The decision to name September 18 as Usher Syndrome Awareness Day began with Ethan and Gavin’s work, which was uplifted by Mayor Josh Losardo. When the boys were first diagnosed, their mother, Pam, was unsure what the future would look like for her sons. However, she is proud to say that the town, school, and community have all worked to ensure that the boys are taken care of.
Having the awareness day officially decided was also very exciting for Ethan, who is about to start his time at college! He explains that he even put off leaving for college (although he will soon) to see the day named and to participate with his town. Ethan shares that the town choosing to create an official awareness day means that he and his brother’s hard work has been recognized and appreciated.
The pair often act as spokespeople for the Usher Syndrome Coalition, whose mission is:
to raise awareness and accelerate research for the most common genetic cause of combined deafness and blindness. The Coalition also provides information and support to individuals and families.
Altogether, there are over 11 genes – and gene mutations – associated with Usher syndrome, a rare genetic disorder. For example, CDH23, USH2A, HARS, USH3A, WHRN, and ADGRV1 gene mutations have all been associated with the development of this disorder. In each case, these mutations are inherited in an autosomal recessive pattern, meaning patients must inherit one defective copy from each parent in order to have this disorder.
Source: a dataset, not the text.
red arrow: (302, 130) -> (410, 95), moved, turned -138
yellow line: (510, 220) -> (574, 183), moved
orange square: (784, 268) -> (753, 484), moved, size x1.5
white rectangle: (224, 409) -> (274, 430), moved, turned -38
An estimated 400,000 people globally have Usher syndrome. Patients are often born with some hearing difficulties and vision difficulties (retinitis pigmentosa, or RP), though some may be born with normal hearing and vision which grows progressively worse.
There are three main forms of Usher syndrome, all with varying symptoms and onsets:
- Type 1. This form, and type 2, are the more common subsets. In this form, patients have profound hearing loss or deafness at birth. While some patients who are born Deaf can regain hearing with cochlear implants or hearing aids, these interventions may not work for patients with Usher syndrome. In addition to hearing loss, patients experience:
- Balance problems
- Difficulty sitting or walking without support
- Retinitis pigmentosa
- Progressive vision loss before age 10
- Poor night vision
- Type 2. While patients with this form are usually born with some level of hearing loss, they do not experience the same balance issues as those with Type 1. Symptoms include progressive hearing loss and night blindness, which typically occurs between teenage years and early 20s.
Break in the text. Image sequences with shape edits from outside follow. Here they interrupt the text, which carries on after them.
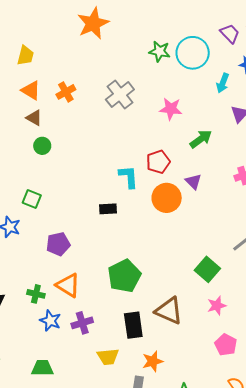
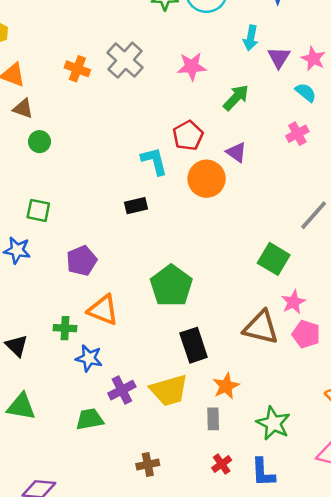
cyan arrow: (223, 83) -> (251, 38), moved
orange cross: (66, 92) -> (77, 69), moved, turned -30
brown triangle: (169, 311) -> (261, 327), moved
purple cross: (82, 323) -> (122, 390), moved
pink pentagon: (226, 345) -> (306, 334), moved
yellow trapezoid: (108, 357) -> (169, 390), size x1.4

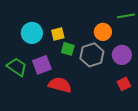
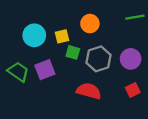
orange circle: (103, 32) -> (90, 24), moved
red semicircle: (60, 85) -> (89, 91), moved

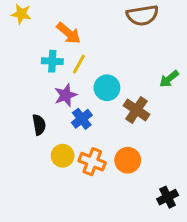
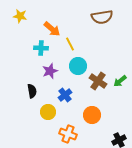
yellow line: (79, 64) -> (70, 44), moved, turned -56
green arrow: (169, 79) -> (120, 81), moved
blue cross: (82, 119) -> (65, 95), moved
orange cross: (92, 162) -> (68, 134), moved

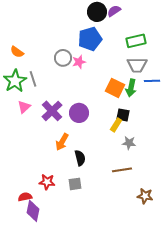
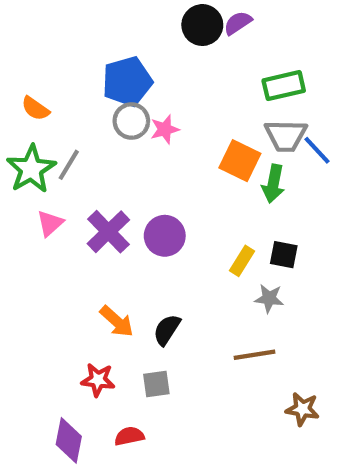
blue pentagon: (90, 39) -> (127, 81), moved
gray line: (33, 79) -> (69, 165), turned 49
blue line: (152, 81) -> (317, 150), moved, turned 49
orange square: (115, 88) -> (240, 161), moved
black square: (123, 115) -> (284, 255), moved
orange arrow: (62, 142) -> (117, 321), moved, turned -78
black semicircle: (80, 158) -> (167, 330), turned -133
red semicircle: (25, 197) -> (129, 436), moved

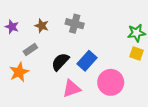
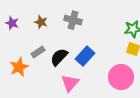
gray rectangle: (30, 49) -> (38, 52), moved
pink circle: (111, 82) -> (121, 77), moved
pink triangle: (72, 89) -> (70, 83), turned -30

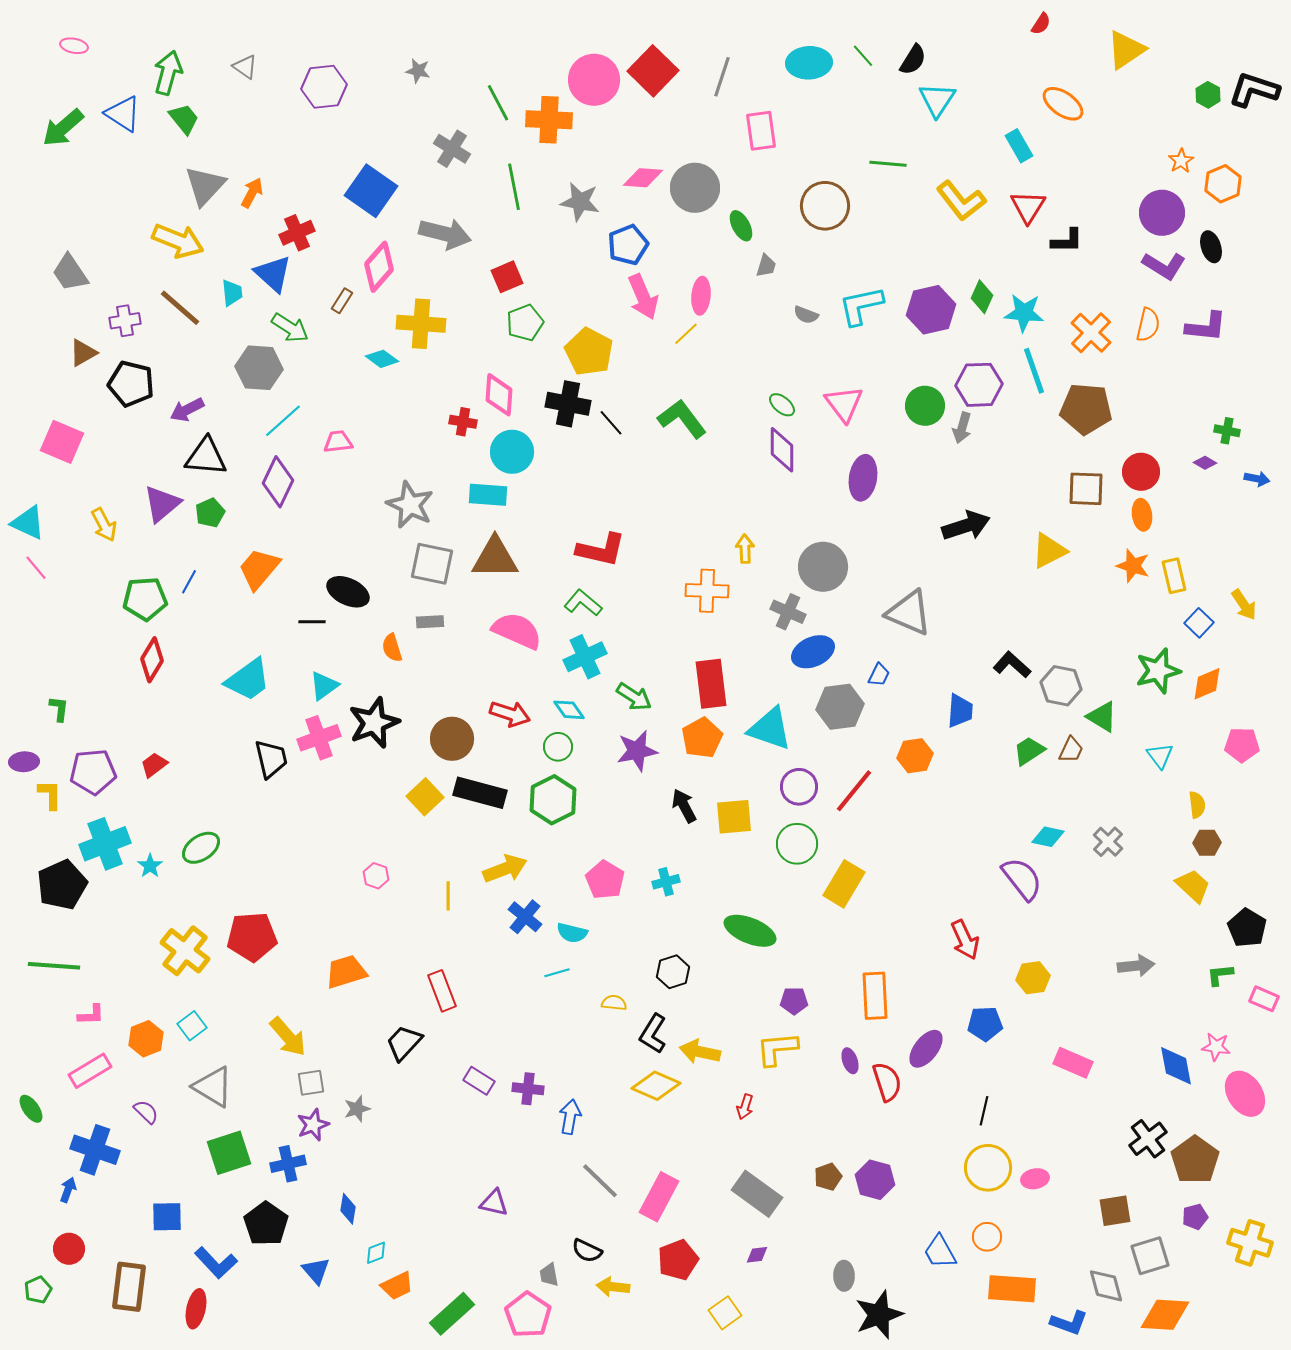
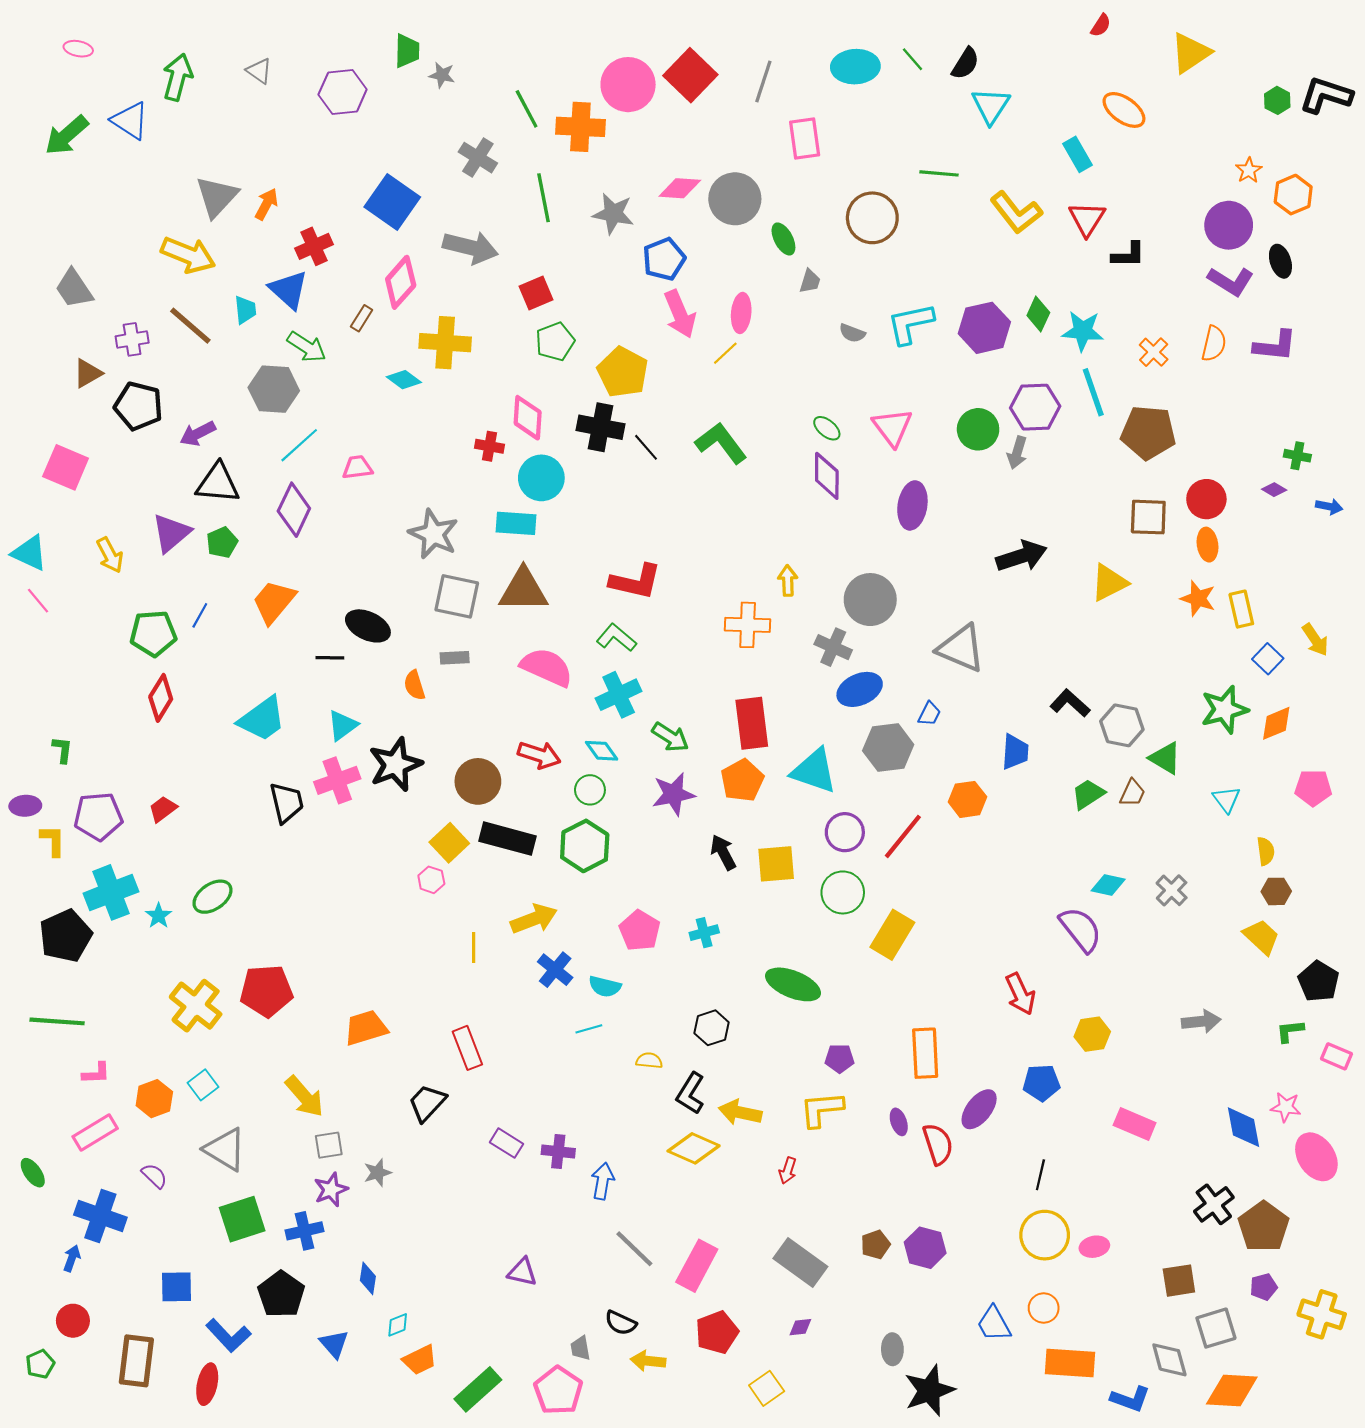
green trapezoid: (184, 119) -> (407, 51), moved, turned 40
orange cross: (1091, 333) -> (1154, 352), size x0.7
pink hexagon: (376, 876) -> (431, 880), moved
- Type 3. This is the rarer form of Usher syndrome. In fact, patients with Type 3 often have normal hearing, and sometimes normal vision, at birth. However, over time, hearing and vision grow worse. By late adolescence, patients often experience hearing loss and require interventions by mid-adulthood. Additionally, patients experience night blindness and blind spots by late adolescence, becoming legally blind by mid-life. Patients with this form also experience balance issues.